── STORED DATA ──

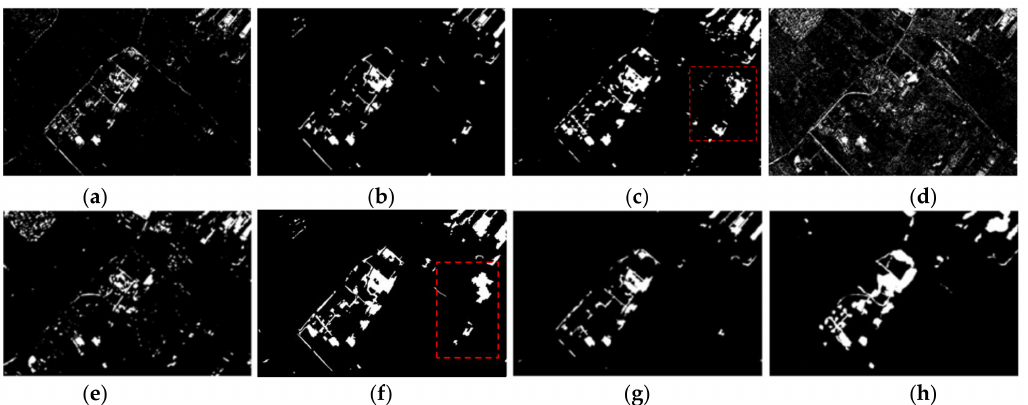
Figure 12. Binary changed maps of SZTAKI data set generated by different methods: ( a ) CVA;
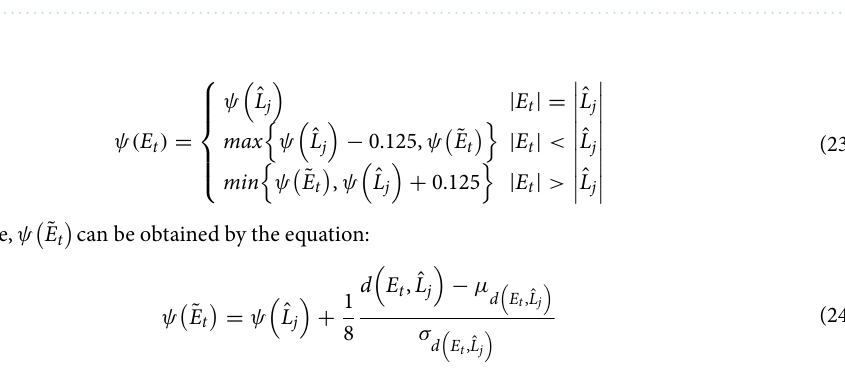
Table 2. Datasets and their levels of complexity (unit:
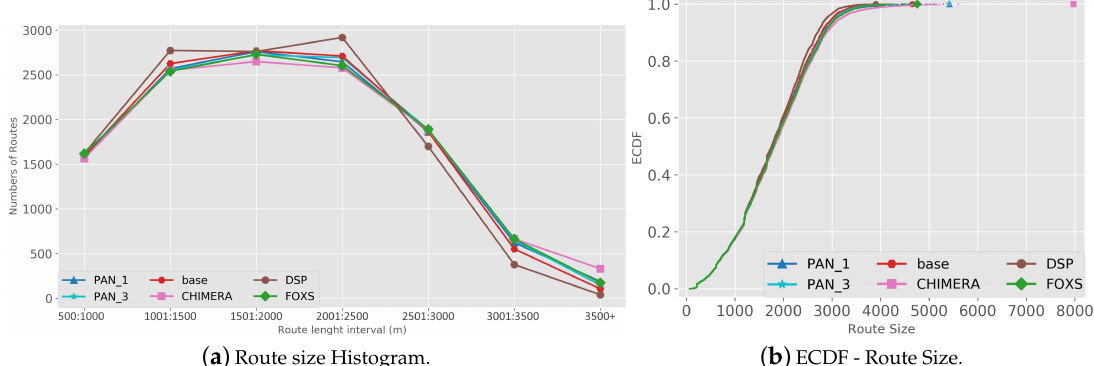
Figure 19. Route Size Analise—Cologne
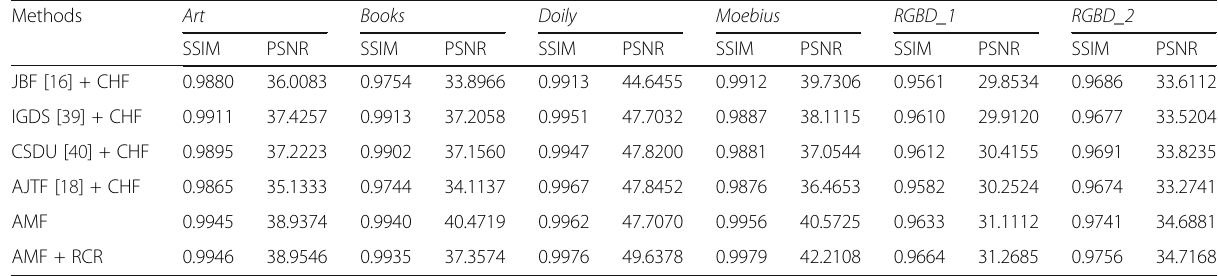
Table 7 SSIM and PSNR performance achieved by different depth enhancement methods on Middlebury dataset and RGBD dataset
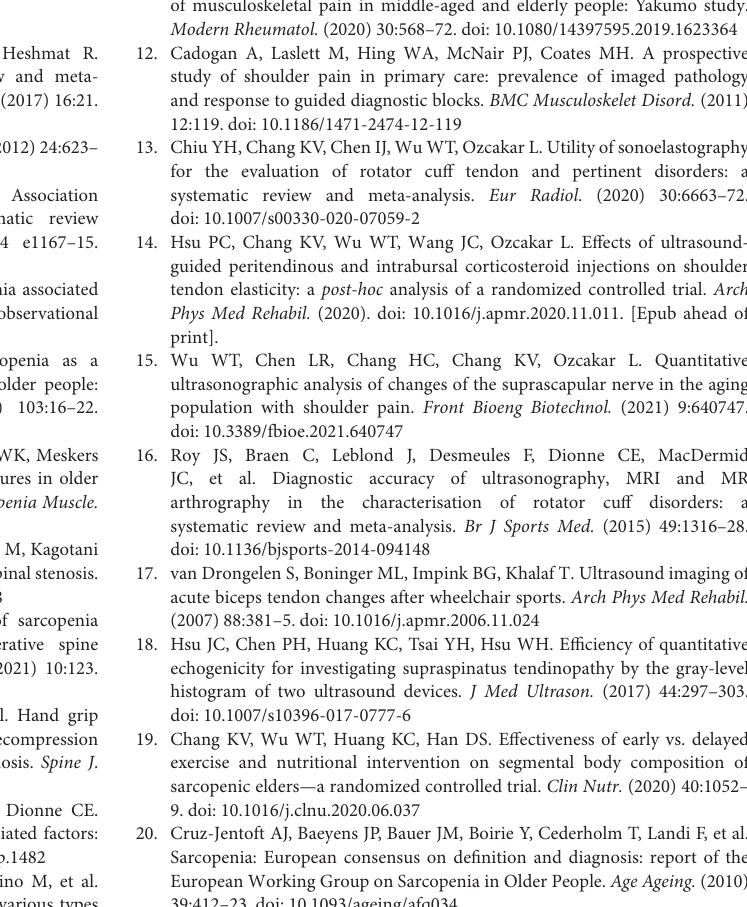
Supplementary Figure 1 | The line tool (A) and histogram (B) for measuring thickness and echogenicity.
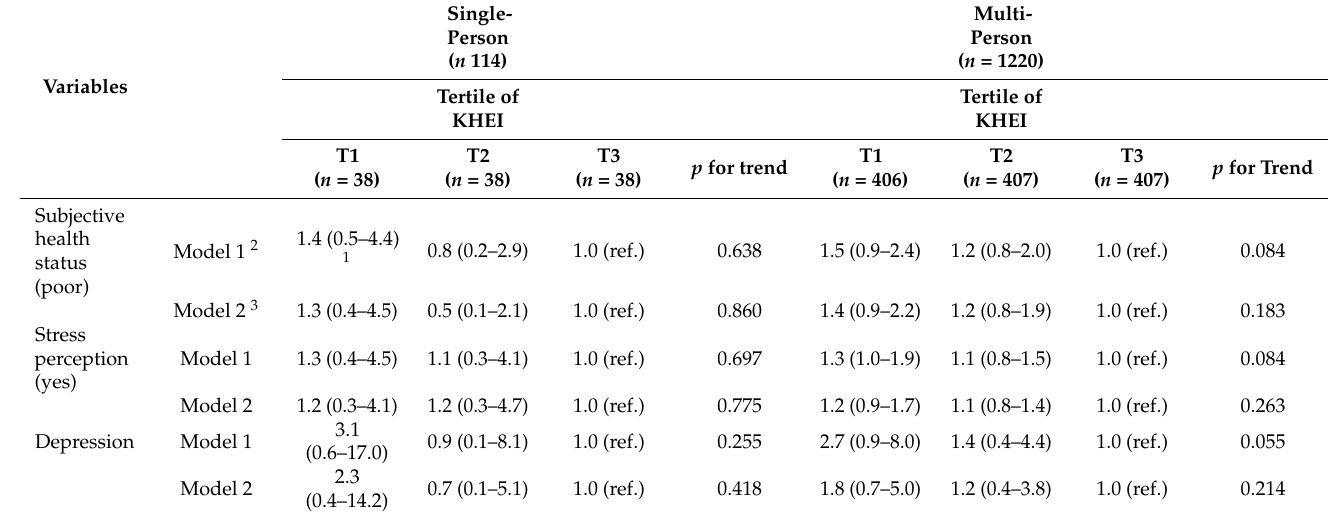
Table 6. ORs for mental health-related outcomes according to KHEI score by household size in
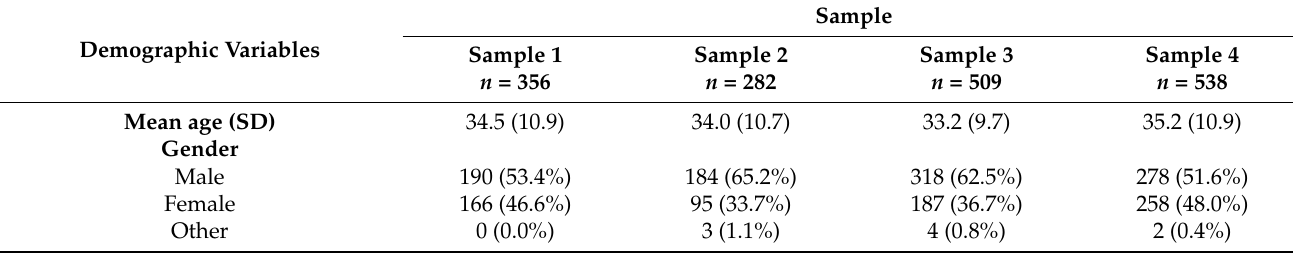
Table 1. Demographic characteristics of the four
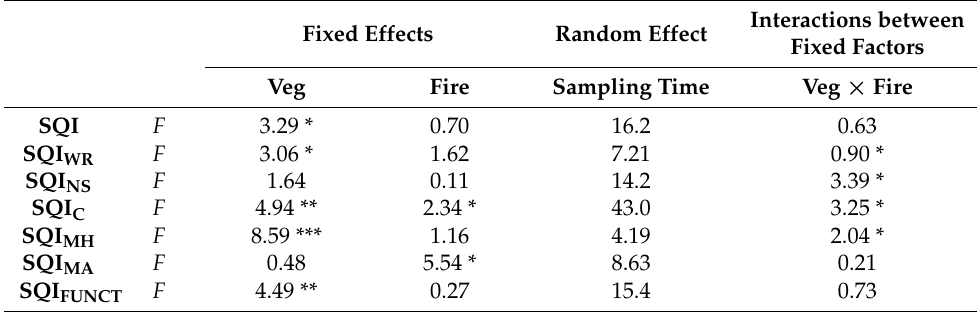
Table 5. Summary of mixed-effect model analyses (F-value: F ) between vegetation cover type (Veg) and fire (Fire) as fixed effects and sampling time as random effect, on soil quality indices (simple additive soil quality indices: SQI, water retention soil quality index—SQI WR , nutrient supply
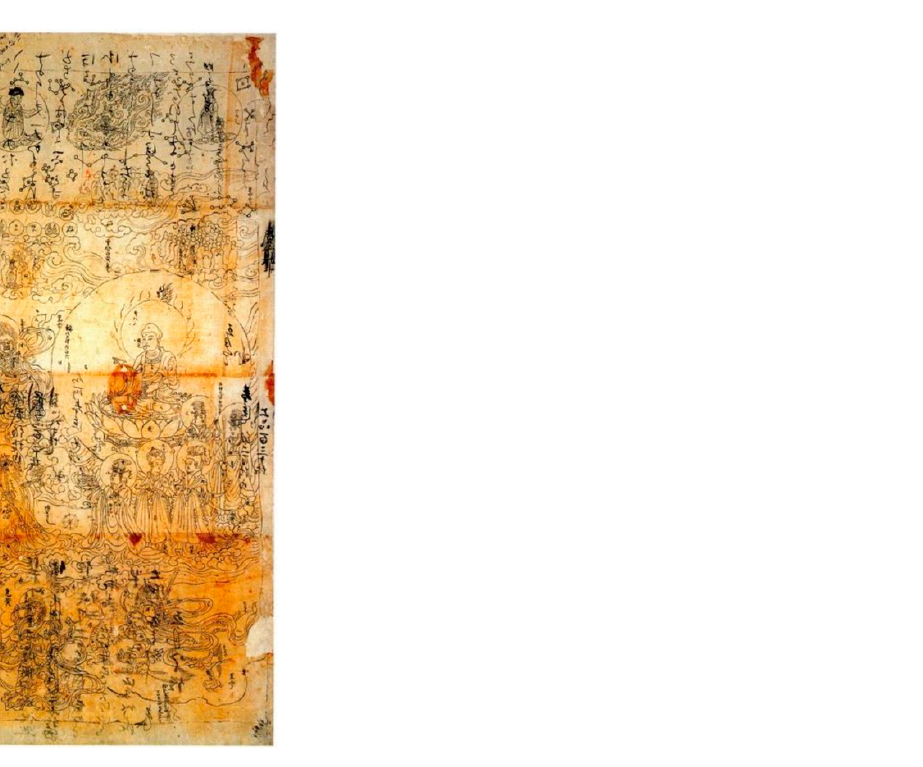
Figure 9. Tangben beidou mantuluo zhiben mohua 唐本北斗曼荼羅紙本墨畫 (Tang Dynasty Ink Painting on paper of the Mandala of the Northern Dipper), The University Art Museum, Tokyo University of the Arts, 111.5 cm × 51.5 cm, 1148.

───

WHAT IS NEEDED: Skip the pictures, then write out every entry exactly.

ANSWER:
Figure 12. Binary changed maps of SZTAKI data set generated by different methods: ( a ) CVA;
Table 2. Datasets and their levels of complexity (unit:
Figure 19. Route Size Analise—Cologne
Table 7 SSIM and PSNR performance achieved by different depth enhancement methods on Middlebury dataset and RGBD dataset
Supplementary Figure 1 | The line tool (A) and histogram (B) for measuring thickness and echogenicity.
Table 6. ORs for mental health-related outcomes according to KHEI score by household size in
Table 1. Demographic characteristics of the four
Table 5. Summary of mixed-effect model analyses (F-value: F ) between vegetation cover type (Veg) and fire (Fire) as fixed effects and sampling time as random effect, on soil quality indices (simple additive soil quality indices: SQI, water retention soil quality index—SQI WR , nutrient supply
Figure 9. Tangben beidou mantuluo zhiben mohua 唐本北斗曼荼羅紙本墨畫 (Tang Dynasty Ink Painting on paper of the Mandala of the Northern Dipper), The University Art Museum, Tokyo University of the Arts, 111.5 cm × 51.5 cm, 1148.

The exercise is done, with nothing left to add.